Records for the task —
══════════
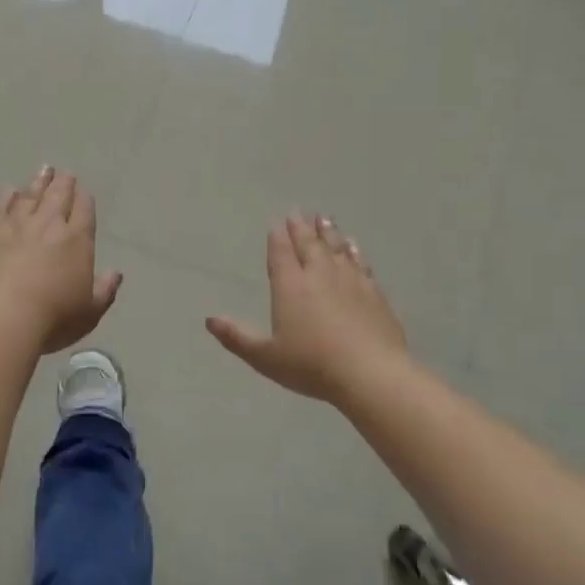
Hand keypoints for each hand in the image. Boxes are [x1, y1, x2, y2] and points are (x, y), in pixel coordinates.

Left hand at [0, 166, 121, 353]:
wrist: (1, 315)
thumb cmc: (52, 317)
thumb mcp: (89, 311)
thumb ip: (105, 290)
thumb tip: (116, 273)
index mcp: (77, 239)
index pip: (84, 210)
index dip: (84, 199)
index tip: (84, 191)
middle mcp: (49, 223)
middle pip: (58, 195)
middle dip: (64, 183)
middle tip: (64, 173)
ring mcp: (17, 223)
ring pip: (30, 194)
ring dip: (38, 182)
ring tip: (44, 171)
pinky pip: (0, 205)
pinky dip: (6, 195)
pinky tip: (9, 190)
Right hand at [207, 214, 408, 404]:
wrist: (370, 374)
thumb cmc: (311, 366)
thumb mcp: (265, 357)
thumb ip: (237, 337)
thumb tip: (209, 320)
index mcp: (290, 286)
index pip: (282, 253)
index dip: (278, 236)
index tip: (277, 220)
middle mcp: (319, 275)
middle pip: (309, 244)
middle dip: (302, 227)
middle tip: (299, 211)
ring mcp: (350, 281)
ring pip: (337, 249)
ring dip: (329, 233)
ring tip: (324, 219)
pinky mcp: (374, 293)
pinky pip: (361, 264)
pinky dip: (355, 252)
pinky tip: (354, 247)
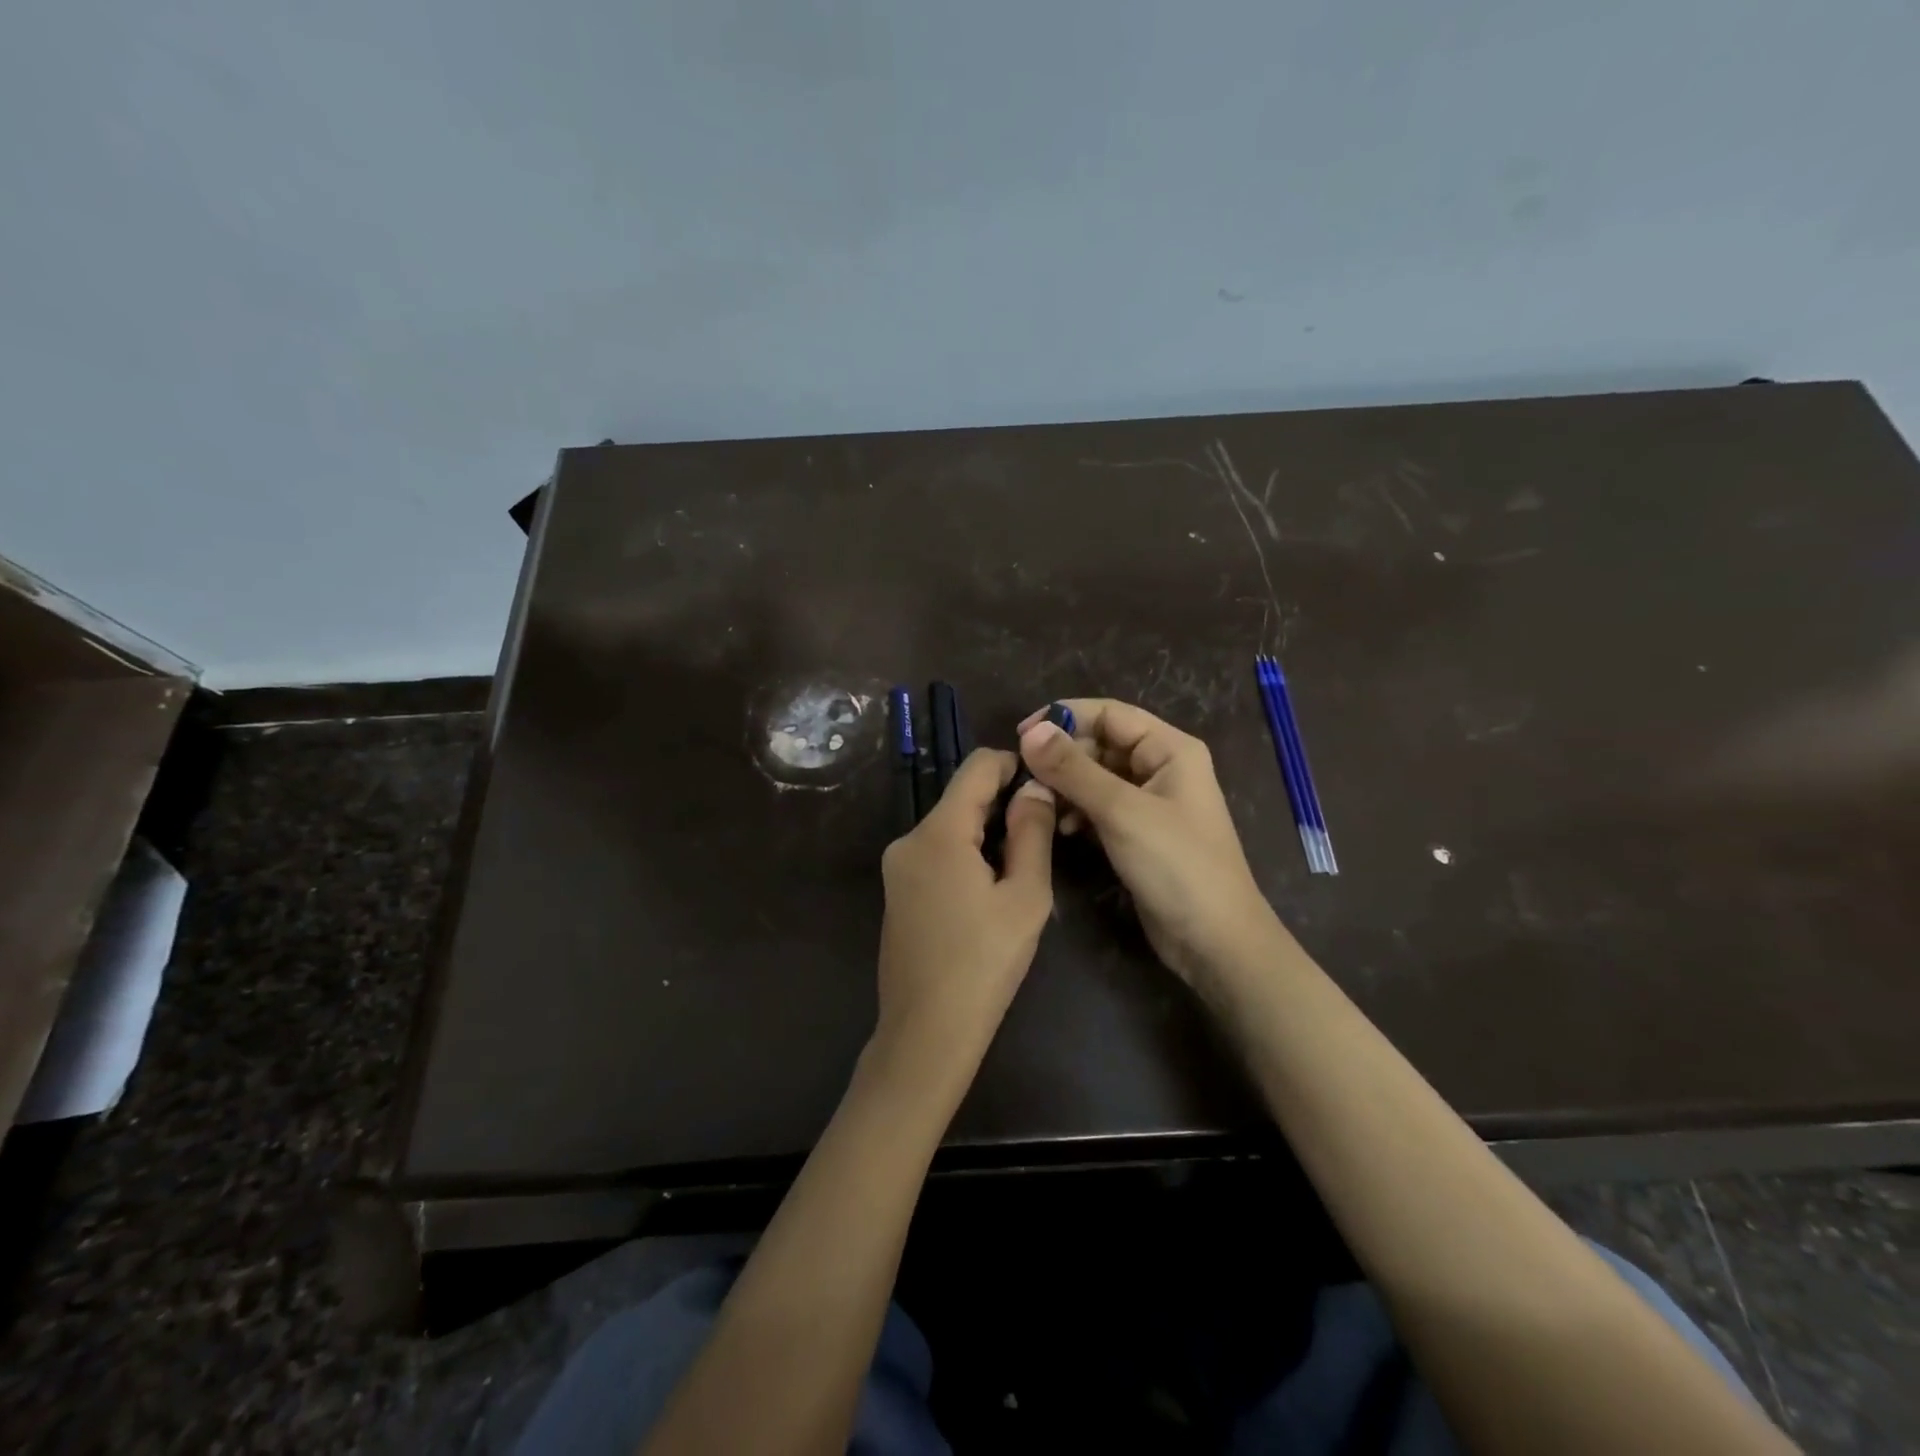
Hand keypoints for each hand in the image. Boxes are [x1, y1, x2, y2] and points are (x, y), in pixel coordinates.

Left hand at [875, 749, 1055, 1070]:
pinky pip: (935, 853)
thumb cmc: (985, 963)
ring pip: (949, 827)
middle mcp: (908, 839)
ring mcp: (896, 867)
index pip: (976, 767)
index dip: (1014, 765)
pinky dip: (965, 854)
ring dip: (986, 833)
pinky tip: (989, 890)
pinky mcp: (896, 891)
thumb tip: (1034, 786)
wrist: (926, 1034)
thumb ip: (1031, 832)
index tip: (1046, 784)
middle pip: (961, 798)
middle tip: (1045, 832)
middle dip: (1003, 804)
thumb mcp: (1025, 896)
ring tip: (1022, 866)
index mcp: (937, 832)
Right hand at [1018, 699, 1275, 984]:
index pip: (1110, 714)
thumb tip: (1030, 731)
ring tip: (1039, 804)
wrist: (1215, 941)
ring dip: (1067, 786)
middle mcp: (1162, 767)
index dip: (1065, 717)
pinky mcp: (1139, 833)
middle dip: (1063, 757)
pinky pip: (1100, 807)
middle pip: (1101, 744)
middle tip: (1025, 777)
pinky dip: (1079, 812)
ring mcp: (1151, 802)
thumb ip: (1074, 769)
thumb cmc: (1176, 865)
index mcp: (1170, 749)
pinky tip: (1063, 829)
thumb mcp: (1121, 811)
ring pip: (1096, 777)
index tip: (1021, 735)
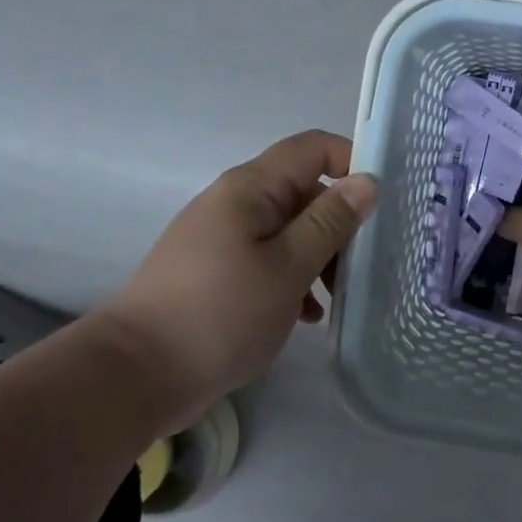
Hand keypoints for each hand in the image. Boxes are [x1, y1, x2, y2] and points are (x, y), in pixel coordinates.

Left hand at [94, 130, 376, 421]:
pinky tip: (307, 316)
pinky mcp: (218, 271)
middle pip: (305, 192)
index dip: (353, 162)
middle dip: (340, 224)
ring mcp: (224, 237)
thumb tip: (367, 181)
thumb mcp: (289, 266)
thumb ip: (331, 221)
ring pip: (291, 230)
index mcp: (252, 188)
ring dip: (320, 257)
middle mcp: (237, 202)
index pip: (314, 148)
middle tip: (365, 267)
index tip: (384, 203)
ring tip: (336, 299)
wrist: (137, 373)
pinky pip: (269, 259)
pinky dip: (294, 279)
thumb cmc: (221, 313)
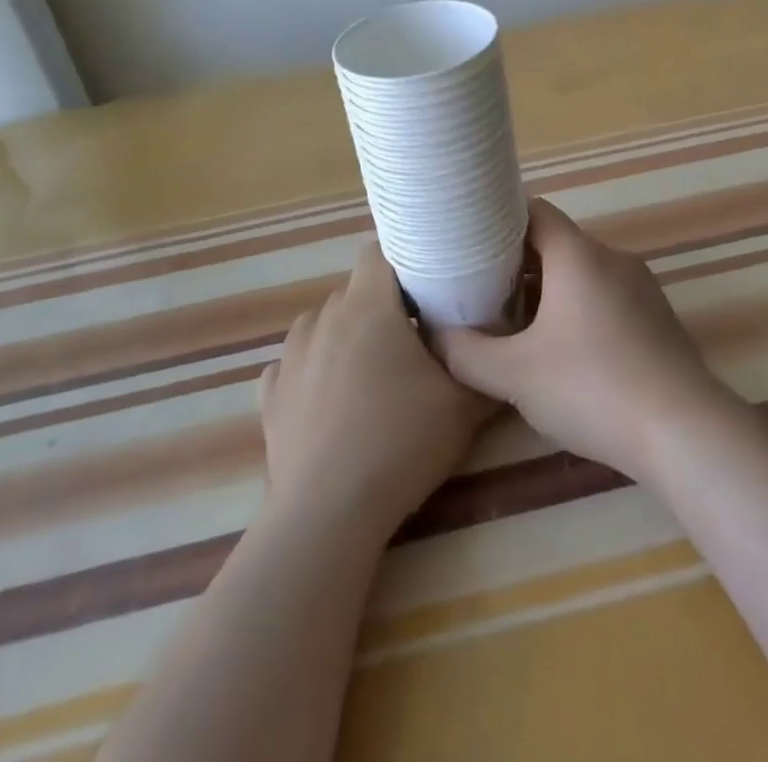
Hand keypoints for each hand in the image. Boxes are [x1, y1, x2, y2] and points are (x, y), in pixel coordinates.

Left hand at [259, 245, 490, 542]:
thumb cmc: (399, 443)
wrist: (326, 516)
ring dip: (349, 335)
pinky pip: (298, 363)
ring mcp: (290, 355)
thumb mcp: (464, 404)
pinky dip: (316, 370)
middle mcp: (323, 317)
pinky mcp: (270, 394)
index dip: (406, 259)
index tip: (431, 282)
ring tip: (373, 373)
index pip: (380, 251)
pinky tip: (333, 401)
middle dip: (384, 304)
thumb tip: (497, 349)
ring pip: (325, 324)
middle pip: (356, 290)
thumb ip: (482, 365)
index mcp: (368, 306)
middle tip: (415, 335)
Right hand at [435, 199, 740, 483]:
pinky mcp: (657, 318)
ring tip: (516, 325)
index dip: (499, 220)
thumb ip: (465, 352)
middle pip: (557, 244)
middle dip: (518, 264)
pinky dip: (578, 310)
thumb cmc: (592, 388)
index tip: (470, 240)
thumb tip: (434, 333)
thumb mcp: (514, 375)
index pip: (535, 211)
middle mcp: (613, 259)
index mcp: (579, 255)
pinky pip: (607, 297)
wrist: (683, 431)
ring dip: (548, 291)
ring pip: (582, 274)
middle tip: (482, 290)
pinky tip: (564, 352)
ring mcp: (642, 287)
══════════
Starting with the top line, write out all the data above exactly; keep the pictures out.

Written reply —
Hand keypoints for each hand in the image. Boxes are [x1, y1, x2, y2] and points are (x, y), in pixel coordinates.

Left hand at [0, 166, 121, 353]:
wrist: (1, 315)
thumb cmc: (52, 317)
thumb mcp: (89, 311)
thumb ip: (105, 290)
thumb tip: (116, 273)
index mcp: (77, 239)
index pip: (84, 210)
index dip: (84, 199)
index tip: (84, 191)
middle mcp: (49, 223)
middle pip: (58, 195)
middle dip: (64, 183)
middle tip: (64, 173)
ring mcp: (17, 223)
ring pip: (30, 194)
ring dip: (38, 182)
ring tip: (44, 171)
pinky pip: (0, 205)
pinky dip: (6, 195)
pinky tip: (9, 190)
Right hand at [207, 214, 408, 404]:
wrist: (370, 374)
thumb cmc: (311, 366)
thumb mcp: (265, 357)
thumb ip: (237, 337)
thumb tip: (209, 320)
index mcp: (290, 286)
index pip: (282, 253)
index dip: (278, 236)
index tip: (277, 220)
middle mcp: (319, 275)
middle pip: (309, 244)
middle dip: (302, 227)
middle tip: (299, 211)
ring mcp: (350, 281)
ring pip: (337, 249)
ring dip: (329, 233)
ring tip: (324, 219)
pinky mcp: (374, 293)
pinky pip: (361, 264)
pinky dip: (355, 252)
pinky tip: (354, 247)
Hand keypoints for each hand in the image. Boxes are [x1, y1, x2, y2] and points are (x, y), in pixel coordinates.

Left hand at [875, 749, 1055, 1070]:
pinky pip: (935, 853)
thumb cmc: (985, 963)
ring pip: (949, 827)
middle mcp: (908, 839)
ring mcp: (896, 867)
index pip: (976, 767)
index dip: (1014, 765)
pinky dip: (965, 854)
ring dip: (986, 833)
pinky tip: (989, 890)
pinky mcp: (896, 891)
thumb tip: (1034, 786)
wrist: (926, 1034)
thumb ip: (1031, 832)
index tip: (1046, 784)
middle pip: (961, 798)
middle tip: (1045, 832)
middle dip: (1003, 804)
thumb mcp: (1025, 896)
ring tip: (1022, 866)
index mcp: (937, 832)
Right hand at [1018, 699, 1275, 984]:
index pip: (1110, 714)
thumb tip: (1030, 731)
ring tip: (1039, 804)
wrist: (1215, 941)
ring dip: (1067, 786)
middle mcp: (1162, 767)
index dip: (1065, 717)
pinky mcp: (1139, 833)
middle dip: (1063, 757)
pinky pip: (1100, 807)
middle pip: (1101, 744)
middle tip: (1025, 777)
pinky dip: (1079, 812)
ring mcp: (1151, 802)
thumb ip: (1074, 769)
thumb cmc: (1176, 865)
index mcp: (1170, 749)
pinky tip: (1063, 829)
thumb mcp: (1121, 811)
ring pip: (1096, 777)
index tip: (1021, 735)
Hand keypoints for each hand in the image. Boxes are [x1, y1, x2, y2] and points are (x, y), in pixel coordinates.

Left hand at [94, 130, 376, 421]:
pinky tip: (307, 316)
pinky mcp: (218, 271)
middle pip: (305, 192)
index dip: (353, 162)
middle dip: (340, 224)
ring mcp: (224, 237)
thumb tip: (367, 181)
thumb mcp: (289, 266)
thumb ip: (331, 221)
ring pip: (291, 230)
index mcp: (252, 188)
ring dip: (320, 257)
middle mcp: (237, 202)
index pip: (314, 148)
middle tip: (365, 267)
index tip: (384, 203)
ring tip: (336, 299)
wrist: (137, 373)
pinky pip: (269, 259)
pinky dip: (294, 279)
thumb cmc: (221, 313)
Hand keypoints for each hand in the image. Boxes are [x1, y1, x2, y2] and points are (x, y), in pixel coordinates.

Left hand at [259, 245, 490, 542]:
thumb cmc: (399, 443)
wrist: (326, 516)
ring dip: (349, 335)
pinky pip: (298, 363)
ring mcp: (290, 355)
thumb mcp: (464, 404)
pinky dip: (316, 370)
middle mcp: (323, 317)
pinky mcp: (270, 394)
index dip: (406, 259)
index tip: (431, 282)
ring tip: (373, 373)
index pip: (380, 251)
pinky tip: (333, 401)
middle dip: (384, 304)
thumb tip: (497, 349)
ring pip: (325, 324)
middle pip: (356, 290)
thumb ip: (482, 365)
index mcp: (368, 306)
middle tip: (415, 335)
Right hand at [435, 199, 740, 483]:
pinky mcp: (657, 318)
ring tip: (516, 325)
index dip: (499, 220)
thumb ip: (465, 352)
middle pip: (557, 244)
middle dip: (518, 264)
pinky dip: (578, 310)
thumb cmc: (592, 388)
index tip: (470, 240)
thumb tip: (434, 333)
thumb mcp: (514, 375)
index pip: (535, 211)
middle mcp: (613, 259)
index mcp: (579, 255)
pinky pip: (607, 297)
wrist: (683, 431)
ring dip: (548, 291)
ring pip: (582, 274)
middle tip: (482, 290)
pinky tip: (564, 352)
ring mcp: (642, 287)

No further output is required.